Input for this task: Begin

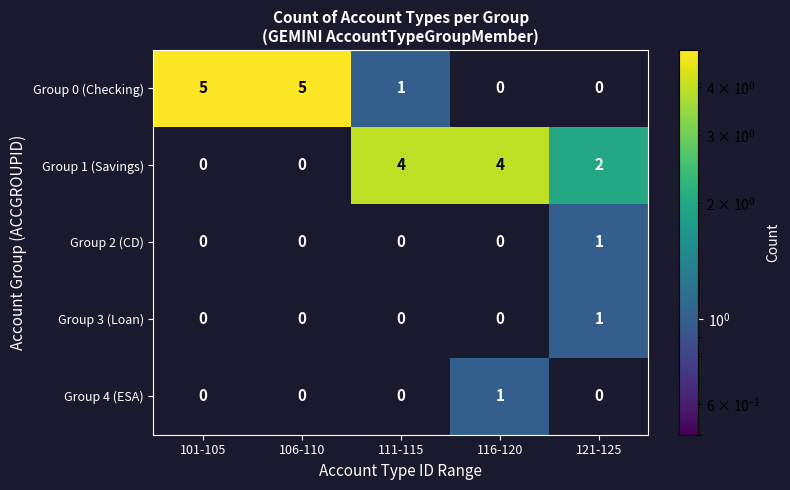

What is the difference between the highest and lowest values at 106-110?

5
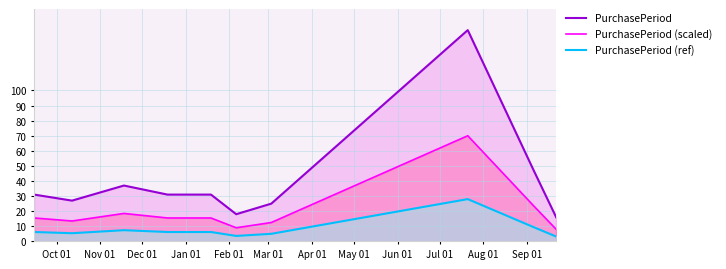

What is the highest value of the PurchasePeriod (ref) series?

28.0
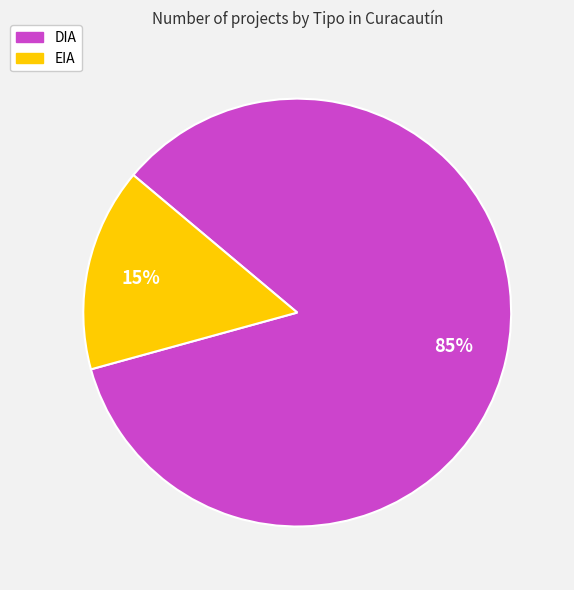

How many segments does this pie chart have?

2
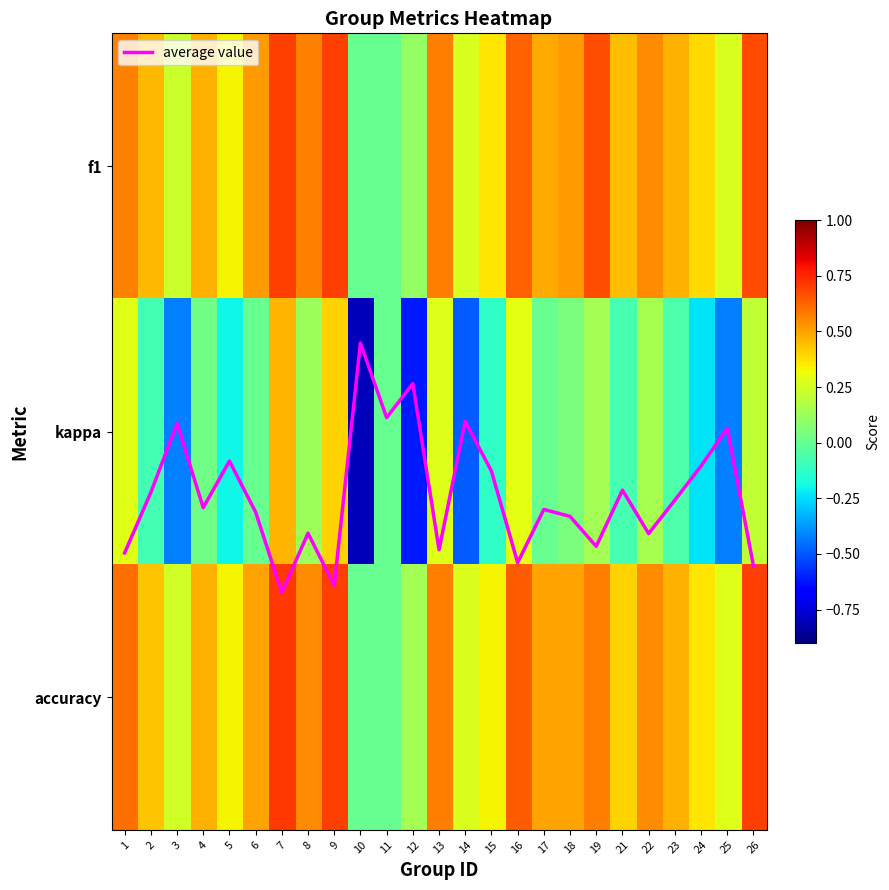

What is the lowest value of the kappa series?

-0.8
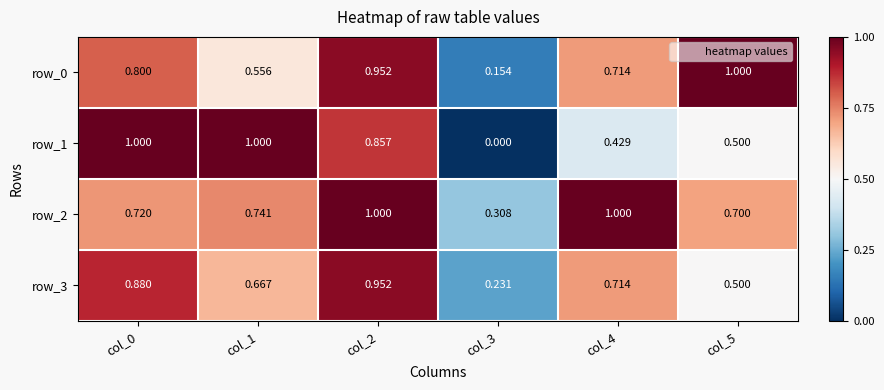

Which series has the widest spread of values?

row_1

Input for this task: End

• What to work on
Switch each "series" in the data above to "set" and write the lines out again with nothing else altered. Leave the pictures out.

• Task answer
What is the difference between the highest and lowest values at 106-110?

5

What is the highest value of the PurchasePeriod (ref) set?

28.0

How many segments does this pie chart have?

2

What is the lowest value of the kappa set?

-0.8

Which set has the widest spread of values?

row_1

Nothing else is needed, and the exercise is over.